::: MATERIALS PROVIDED :::

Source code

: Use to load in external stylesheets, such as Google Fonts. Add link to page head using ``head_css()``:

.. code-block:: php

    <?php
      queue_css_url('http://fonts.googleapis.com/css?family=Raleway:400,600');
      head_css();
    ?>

:::

### [TASK REQUIREMENTS]
Each record is to be restated word for word.

### [EXERCISE SOLUTION]
Source code

: Use to load in external stylesheets, such as Google Fonts. Add link to page head using ``head_css()``:

.. code-block:: php

    <?php
      queue_css_url('http://fonts.googleapis.com/css?family=Raleway:400,600');
      head_css();
    ?>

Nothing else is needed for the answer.